The Legend of the Forty-Mile Convoy
What forty-mile convoy?
That was our question when a friend posted about it on Facebook. He was worried about an ominous Russian military convoy headed for Kyiv, and that was the first we’d heard about it.
And then another friend posted about it. And we still didn’t know what they were talking about.
But perhaps we should back up. From the start, we’ve been following a couple of English-language news sources on the ground: The defense reporter for the Kyiv Independent, and the outlet itself. (We also have a Ukrainian immigrant friend who’s been following events in three languages, but he has his own preoccupations right now.)
Working journalists who know their turf. We could use a few more of those stateside, but that’s another story.
They hadn’t mentioned the forty-mile convoy, which is why we were confused. It sounded dire, the way our friends were talking about it. But maybe the folks on the ground had their hands full covering all the bombing. Although there was that Chechen convoy that had their attention. You know, the Death Squad one.

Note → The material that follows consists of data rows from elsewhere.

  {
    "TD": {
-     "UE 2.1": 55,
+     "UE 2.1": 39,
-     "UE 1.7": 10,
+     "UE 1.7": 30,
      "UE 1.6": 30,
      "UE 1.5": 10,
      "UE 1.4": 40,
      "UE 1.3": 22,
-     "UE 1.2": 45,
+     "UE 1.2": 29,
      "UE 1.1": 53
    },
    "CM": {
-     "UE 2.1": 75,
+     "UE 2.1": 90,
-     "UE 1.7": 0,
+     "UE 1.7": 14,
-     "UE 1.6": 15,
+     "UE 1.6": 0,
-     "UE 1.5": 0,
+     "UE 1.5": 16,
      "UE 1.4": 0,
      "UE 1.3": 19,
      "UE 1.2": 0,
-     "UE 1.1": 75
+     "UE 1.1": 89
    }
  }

Or maybe it was by this point — it was still early last week — the Russian ground game had already proven less than spectacular. The Ukrainian tractor pulls hadn’t yet become a meme, but the rolling stock wasn’t really rolling that well. And the fighters atop those wheels hadn’t seemed up for much fighting, perhaps because — something else already known — many were young conscripts who hadn’t been well-prepared for what they were getting into.
Plus, as everyone knew in the first few days, Ukrainians weren’t just gonna give up without a fight.

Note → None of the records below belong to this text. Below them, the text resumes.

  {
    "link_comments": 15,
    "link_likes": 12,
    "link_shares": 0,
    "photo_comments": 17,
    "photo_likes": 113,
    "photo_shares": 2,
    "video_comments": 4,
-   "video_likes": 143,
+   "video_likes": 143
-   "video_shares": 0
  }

But still, our friends — our American friends — were certain that forty-mile convoy was trouble. Even if they were the only ones talking about it.
And here, perhaps, we should mention an important detail:
We don’t watch cable news.
But our friends do.
It’s not like the forty-mile convoy didn’t exist — it certainly did — but our friends were giving it much more emphasis than seemed merited, at least by the folks whose lives were actually at stake, who weren’t talking about it at all. (And certainly could have — they were forwarding reports from other news services in the course of their own work.)
And it’s not like cable news made it up — they’re wired into the Pentagon, y’know. This is Showtime! for them. Wall-to-wall coverage! Inappropriate commercial breaks!
And therein lies the problem:
There just isn’t that much news.
But you just have to keep yammering anyway.
And a forty-mile Russian convoy inching toward Kyiv is something to yammer about. Let’s check in on its progress! Light up the wall map!
You don’t need to be cynical about the news business to understand this. It’s the nature of the medium: If you have hours and hours to fill, you gotta fill them with something. Endless time is your nemesis.
Which is why we don’t watch cable news: It makes you stupid that way, polluting your mind with narratives that distort the story. It just can’t help it.
Oh, and the convoy? Stalled out. Bad supply lines, y’know, and rotting tires, and really, you just have to disable a few vehicles in front to jam the rest behind them. Let those tractors do the rest.